Para Leonora es un alivio salir de ese cuarto en el que no entra sino el opio y el sufrimiento de un poeta, dolido y doloroso, que a fuerza quiere encontrarle un sentido a su condición.

Capítulo 13

LAS BERENJENAS

L

a pareja decide regresar a St. Martin d’Ardèche. Alfonsina les dice que Marie Berthe Aurenche vino a preguntar por Max.

Cada mañana descienden lentamente hasta un río con una playa de piedras que blanquean el agua que corre sobre ellas. El río revienta en un verde profundo en la poza, luego fluye suave y ancho hasta el mar. Se desnudan, se tiran a la orilla, la melena negra de Leonora hiere la blancura. Están solos durante horas, nadie se acerca mientras se abrazan, son los dueños del río. Tras tenderse al sol, las piedras guardan la memoria de sus cuerpos, los acunan, los adormecen. Max la guía. A veces la toma de la mano, a veces la suelta; él es el pájaro superior. La orilla del río es blanca.

—Vamos a meternos.

Su amante la jala y entran al agua. Cuando el sol llega al cénit, él se va desdibujando.

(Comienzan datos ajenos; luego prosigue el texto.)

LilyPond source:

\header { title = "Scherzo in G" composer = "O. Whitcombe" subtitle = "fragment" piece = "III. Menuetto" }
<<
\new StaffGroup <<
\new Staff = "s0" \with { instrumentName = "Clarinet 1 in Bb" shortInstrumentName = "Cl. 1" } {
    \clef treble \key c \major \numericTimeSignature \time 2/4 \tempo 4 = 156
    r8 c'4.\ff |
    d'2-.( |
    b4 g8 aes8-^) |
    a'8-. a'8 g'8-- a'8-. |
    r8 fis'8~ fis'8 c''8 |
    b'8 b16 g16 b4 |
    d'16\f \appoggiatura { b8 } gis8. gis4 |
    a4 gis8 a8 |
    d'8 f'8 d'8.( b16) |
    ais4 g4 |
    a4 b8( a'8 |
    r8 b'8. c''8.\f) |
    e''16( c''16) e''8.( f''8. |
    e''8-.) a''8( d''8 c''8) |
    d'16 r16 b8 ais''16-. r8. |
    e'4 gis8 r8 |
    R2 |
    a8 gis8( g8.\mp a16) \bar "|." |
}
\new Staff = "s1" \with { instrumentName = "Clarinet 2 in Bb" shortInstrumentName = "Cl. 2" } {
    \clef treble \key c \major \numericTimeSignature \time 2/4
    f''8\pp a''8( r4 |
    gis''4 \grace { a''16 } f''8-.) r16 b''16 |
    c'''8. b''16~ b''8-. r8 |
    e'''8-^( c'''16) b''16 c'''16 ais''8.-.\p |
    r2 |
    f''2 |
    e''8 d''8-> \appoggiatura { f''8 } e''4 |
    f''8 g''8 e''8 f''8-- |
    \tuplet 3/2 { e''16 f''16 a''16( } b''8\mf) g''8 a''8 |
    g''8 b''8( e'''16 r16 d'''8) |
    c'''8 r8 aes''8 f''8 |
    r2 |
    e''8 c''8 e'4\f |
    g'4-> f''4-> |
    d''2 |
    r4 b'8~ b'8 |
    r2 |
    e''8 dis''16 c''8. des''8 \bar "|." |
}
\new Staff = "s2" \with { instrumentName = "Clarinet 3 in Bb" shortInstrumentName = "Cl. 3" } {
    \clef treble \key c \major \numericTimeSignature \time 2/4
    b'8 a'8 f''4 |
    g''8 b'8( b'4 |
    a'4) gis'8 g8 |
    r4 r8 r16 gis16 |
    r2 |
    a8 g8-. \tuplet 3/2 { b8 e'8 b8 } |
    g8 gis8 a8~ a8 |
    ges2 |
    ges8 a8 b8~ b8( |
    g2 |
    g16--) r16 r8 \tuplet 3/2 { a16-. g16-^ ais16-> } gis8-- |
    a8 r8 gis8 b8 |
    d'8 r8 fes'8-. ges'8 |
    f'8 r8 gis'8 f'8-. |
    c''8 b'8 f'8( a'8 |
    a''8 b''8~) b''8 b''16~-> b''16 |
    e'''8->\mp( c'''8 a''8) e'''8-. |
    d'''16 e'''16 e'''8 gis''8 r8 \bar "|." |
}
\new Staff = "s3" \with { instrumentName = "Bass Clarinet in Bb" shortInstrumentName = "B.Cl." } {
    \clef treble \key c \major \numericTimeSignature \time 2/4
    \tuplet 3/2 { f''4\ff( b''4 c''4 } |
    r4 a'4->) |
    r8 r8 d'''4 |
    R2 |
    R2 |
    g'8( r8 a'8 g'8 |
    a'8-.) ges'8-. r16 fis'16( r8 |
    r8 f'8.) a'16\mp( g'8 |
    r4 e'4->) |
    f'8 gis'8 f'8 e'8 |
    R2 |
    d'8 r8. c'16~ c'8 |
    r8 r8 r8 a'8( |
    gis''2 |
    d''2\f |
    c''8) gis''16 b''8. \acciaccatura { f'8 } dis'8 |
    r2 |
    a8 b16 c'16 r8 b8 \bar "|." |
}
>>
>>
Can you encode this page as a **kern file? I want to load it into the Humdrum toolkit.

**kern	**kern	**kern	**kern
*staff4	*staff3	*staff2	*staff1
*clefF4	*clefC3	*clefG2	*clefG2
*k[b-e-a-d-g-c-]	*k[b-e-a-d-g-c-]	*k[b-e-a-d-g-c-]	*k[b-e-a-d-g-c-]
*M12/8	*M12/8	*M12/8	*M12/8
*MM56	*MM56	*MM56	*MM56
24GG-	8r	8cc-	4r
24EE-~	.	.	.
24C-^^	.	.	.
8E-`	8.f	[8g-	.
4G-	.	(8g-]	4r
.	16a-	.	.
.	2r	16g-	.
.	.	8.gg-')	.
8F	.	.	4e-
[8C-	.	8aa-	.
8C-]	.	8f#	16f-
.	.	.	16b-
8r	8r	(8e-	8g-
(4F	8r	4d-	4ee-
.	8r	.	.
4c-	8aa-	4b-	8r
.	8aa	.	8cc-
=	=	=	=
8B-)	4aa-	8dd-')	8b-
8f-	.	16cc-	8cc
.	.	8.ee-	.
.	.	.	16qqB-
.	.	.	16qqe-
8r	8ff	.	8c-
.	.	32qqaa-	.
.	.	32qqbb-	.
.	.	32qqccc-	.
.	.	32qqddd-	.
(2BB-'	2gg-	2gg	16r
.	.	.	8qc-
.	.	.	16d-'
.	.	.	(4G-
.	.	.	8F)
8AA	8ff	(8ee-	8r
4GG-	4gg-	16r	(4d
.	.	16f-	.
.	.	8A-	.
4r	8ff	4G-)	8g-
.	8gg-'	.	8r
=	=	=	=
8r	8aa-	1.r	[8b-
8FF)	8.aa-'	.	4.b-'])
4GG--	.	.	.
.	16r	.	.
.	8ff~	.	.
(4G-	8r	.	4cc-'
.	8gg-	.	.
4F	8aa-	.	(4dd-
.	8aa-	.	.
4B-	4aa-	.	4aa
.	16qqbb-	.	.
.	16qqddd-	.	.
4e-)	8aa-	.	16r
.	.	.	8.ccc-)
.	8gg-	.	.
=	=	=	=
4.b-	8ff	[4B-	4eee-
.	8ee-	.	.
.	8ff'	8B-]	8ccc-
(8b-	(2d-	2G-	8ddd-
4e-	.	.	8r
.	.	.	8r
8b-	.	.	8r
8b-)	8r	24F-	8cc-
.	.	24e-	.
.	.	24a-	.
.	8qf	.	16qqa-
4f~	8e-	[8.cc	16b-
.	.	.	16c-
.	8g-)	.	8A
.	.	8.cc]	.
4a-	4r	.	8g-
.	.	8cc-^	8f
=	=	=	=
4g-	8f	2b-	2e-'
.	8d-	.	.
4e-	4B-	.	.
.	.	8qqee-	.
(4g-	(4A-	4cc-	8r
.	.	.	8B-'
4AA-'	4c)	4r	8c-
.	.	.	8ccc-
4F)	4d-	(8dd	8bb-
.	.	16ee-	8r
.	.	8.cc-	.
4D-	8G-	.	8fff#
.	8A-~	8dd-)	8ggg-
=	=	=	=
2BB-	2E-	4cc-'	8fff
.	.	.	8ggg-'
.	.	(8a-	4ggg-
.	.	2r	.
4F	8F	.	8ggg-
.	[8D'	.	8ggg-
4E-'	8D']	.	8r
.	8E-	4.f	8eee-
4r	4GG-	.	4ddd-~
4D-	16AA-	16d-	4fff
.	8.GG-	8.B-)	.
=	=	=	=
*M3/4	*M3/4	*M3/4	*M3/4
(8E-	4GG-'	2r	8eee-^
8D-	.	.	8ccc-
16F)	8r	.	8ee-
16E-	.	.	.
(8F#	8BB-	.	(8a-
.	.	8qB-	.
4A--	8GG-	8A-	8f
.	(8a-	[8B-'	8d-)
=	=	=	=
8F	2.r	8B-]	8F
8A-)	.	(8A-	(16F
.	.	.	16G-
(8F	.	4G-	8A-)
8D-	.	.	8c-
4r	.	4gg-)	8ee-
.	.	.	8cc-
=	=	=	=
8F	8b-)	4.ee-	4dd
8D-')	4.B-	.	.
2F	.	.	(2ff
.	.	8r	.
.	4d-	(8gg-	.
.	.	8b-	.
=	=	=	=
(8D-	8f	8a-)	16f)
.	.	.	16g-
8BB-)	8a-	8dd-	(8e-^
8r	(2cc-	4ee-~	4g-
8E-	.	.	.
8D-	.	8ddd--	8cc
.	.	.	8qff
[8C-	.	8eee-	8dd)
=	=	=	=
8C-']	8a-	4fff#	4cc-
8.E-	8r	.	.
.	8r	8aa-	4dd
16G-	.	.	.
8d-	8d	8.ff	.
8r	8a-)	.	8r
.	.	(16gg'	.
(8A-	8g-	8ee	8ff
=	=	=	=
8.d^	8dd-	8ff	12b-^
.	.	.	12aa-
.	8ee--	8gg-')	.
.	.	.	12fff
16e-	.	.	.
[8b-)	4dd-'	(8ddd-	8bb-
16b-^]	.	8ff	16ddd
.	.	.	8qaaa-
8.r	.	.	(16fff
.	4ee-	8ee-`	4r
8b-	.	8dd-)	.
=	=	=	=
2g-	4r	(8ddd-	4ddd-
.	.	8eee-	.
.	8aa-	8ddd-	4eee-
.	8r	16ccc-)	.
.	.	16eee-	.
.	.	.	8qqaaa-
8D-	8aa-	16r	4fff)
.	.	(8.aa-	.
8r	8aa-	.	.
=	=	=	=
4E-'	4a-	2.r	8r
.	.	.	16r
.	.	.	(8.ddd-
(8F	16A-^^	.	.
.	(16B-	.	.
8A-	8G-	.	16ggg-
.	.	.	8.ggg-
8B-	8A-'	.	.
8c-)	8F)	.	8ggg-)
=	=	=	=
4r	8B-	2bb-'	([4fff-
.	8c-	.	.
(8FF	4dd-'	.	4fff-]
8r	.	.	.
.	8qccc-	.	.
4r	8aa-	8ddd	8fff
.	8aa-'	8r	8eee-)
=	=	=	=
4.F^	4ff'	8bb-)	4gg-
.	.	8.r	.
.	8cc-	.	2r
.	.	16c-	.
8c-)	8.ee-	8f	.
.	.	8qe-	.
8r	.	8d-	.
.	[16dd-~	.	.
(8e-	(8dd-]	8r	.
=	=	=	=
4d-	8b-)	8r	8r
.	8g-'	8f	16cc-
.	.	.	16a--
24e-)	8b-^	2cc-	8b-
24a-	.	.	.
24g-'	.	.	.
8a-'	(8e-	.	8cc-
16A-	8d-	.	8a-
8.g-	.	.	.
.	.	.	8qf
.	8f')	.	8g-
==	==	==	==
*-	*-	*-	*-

—Te quieren comer las piedras, te absorben, ya no te veo.

La frondosidad de sus espacios negros impide que se la traguen. «Leonora, Leonora, Leonora, Leonora», le dice Max a su sexo, a sus axilas, a su cabello, que es ya un follaje, y hacen el amor como anoche, como hoy en la mañana, como ahora mismo. Las piedras son su paredón: soldados, apunten al corazón, ¡fuego!

La blancura del río los sigue en la memoria. Se parece a las altas y calcáreas montañas que ahora los rodean. Las rocas, talladas en cientos de diferentes criaturas, le hacen recordar a Max a un hombre que pasó su vida entera convirtiendo el paisaje en un zoológico. Talló leones, osos, tigres, centauros, secretarios de gobierno y personajes históricos. Los cipreses que crecen en los cementerios le recuerdan la peluca de las mujeres de la corte del siglo XVII.

—Creo que a los del pueblo no les gusta que nos desnudemos —murmura Leonora.

—Los osos, los gatos, los ratones, los borregos, los perros, los pájaros se tapan con su piel, su pelo, sus plumas, su cuero, y nunca decimos que están desnudos. Los camarones, los cangrejos, las cucarachas tienen su propio caparazón crujiente. El hombre nace desnudo y su ropa no le crece encima, la saca de otras pieles, no por un afán de decencia sino por necesidad. Andar vestidos no nos hace virtuosos.